# Friends



## Maurie (Jul 23, 2012)

Hi,Is anyone in athens looking to make new friends.I live in voula and im 28..I would love to meet some nice people to hang out with


----------



## Maurie (Jul 23, 2012)

Nobody is friendless at the moment like myself?


----------



## rodnimac (Aug 4, 2012)

Hi i am Rodnimac.


----------



## rodnimac (Aug 4, 2012)

And i am work and live in South Africa.


----------



## rodnimac (Aug 4, 2012)

I am funny guy and i hate those who never tell truth.


----------



## rodnimac (Aug 4, 2012)

I always trust in GOD and ready to help poor peoples.


----------



## rodnimac (Aug 4, 2012)

Is this sufficient about me or tell anything else about my life.and now i want to say something to you.....


----------



## Maurie (Jul 23, 2012)

Hello Rodnimac,thanks for writing and nice to meet you..but right now im looking to make new friends in Athens where i live...Anyways enjoying life in south africa?


----------



## griega (Sep 14, 2012)

Maurie said:


> Hi,Is anyone in athens looking to make new friends.I live in voula and im 28..I would love to meet some nice people to hang out with


There is a social group called Newcomers in the South. Google it to get more info 
Good luck!


----------



## Maurie (Jul 23, 2012)

■ **Questions**
a - Say whether each statement below agrees with the thread, answering yes or no and quoting the thread's deciding words. (i) Maurie lives in Voula. (ii) Rodnimac says he works and lives in Athens. (iii) griega mentions a social group called Newcomers in the South.
b - Reproduce the part of the thread from "Hello Rodnimac,thanks for" up to and including "in south africa?".

■ **Dataset content**
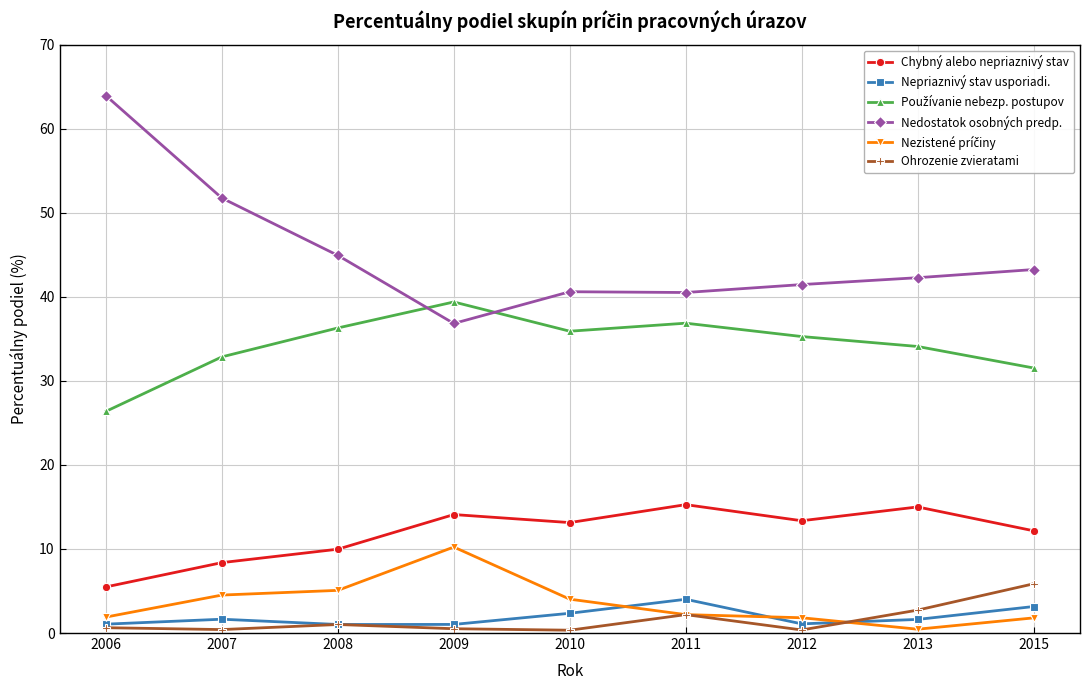

Which label corresponds to the largest value in the chart?

2006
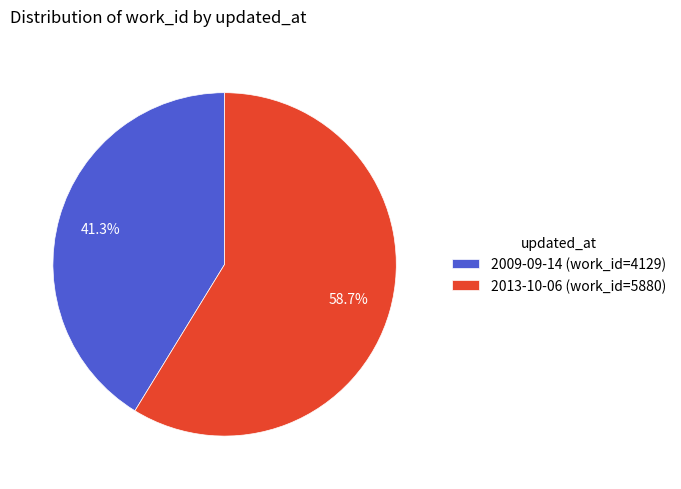

True or false: 2013-10-06 accounts for 59% of the total.

True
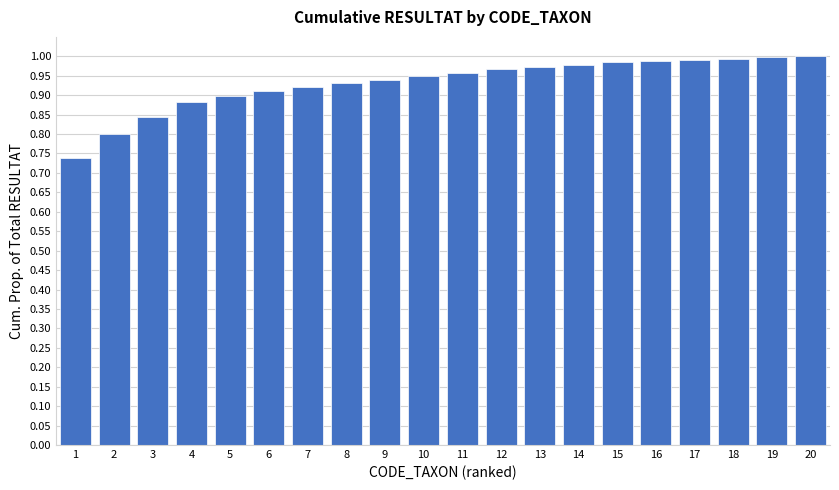

Between 9 and 3, which is larger?

9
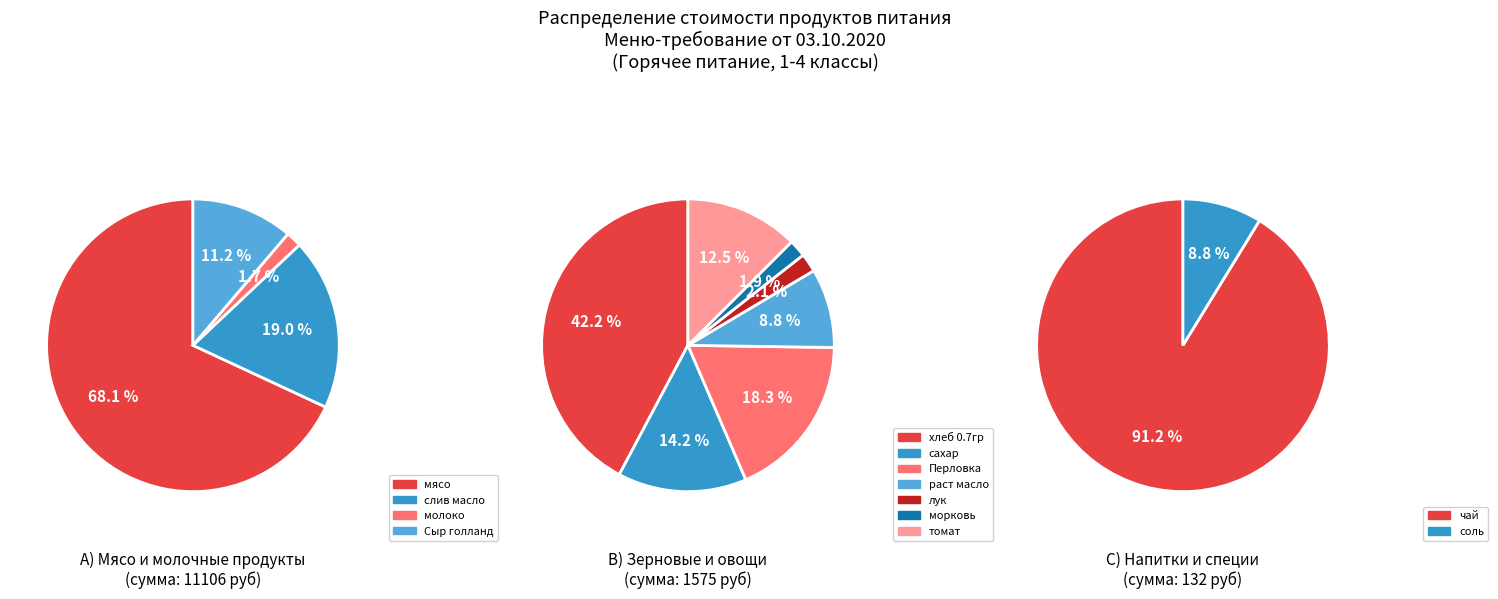

Is there any slice that represents more than half of the pie?

Yes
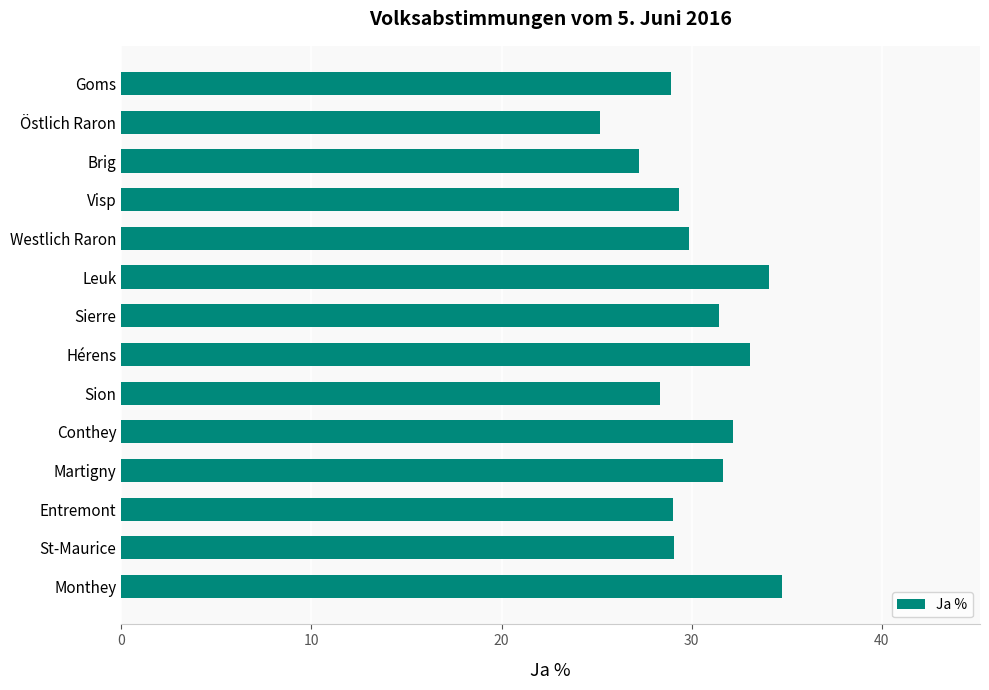

The chart shows a value of 29.9 at Westlich Raron. True or false?

True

■ **Problem solutions**
a -
(i) Yes: "I live in voula"
(ii) No: "And i am work and live in South Africa."
(iii) Yes: "There is a social group called Newcomers in the South."

b -
Hello Rodnimac,thanks for writing and nice to meet you..but right now im looking to make new friends in Athens where i live...Anyways enjoying life in south africa?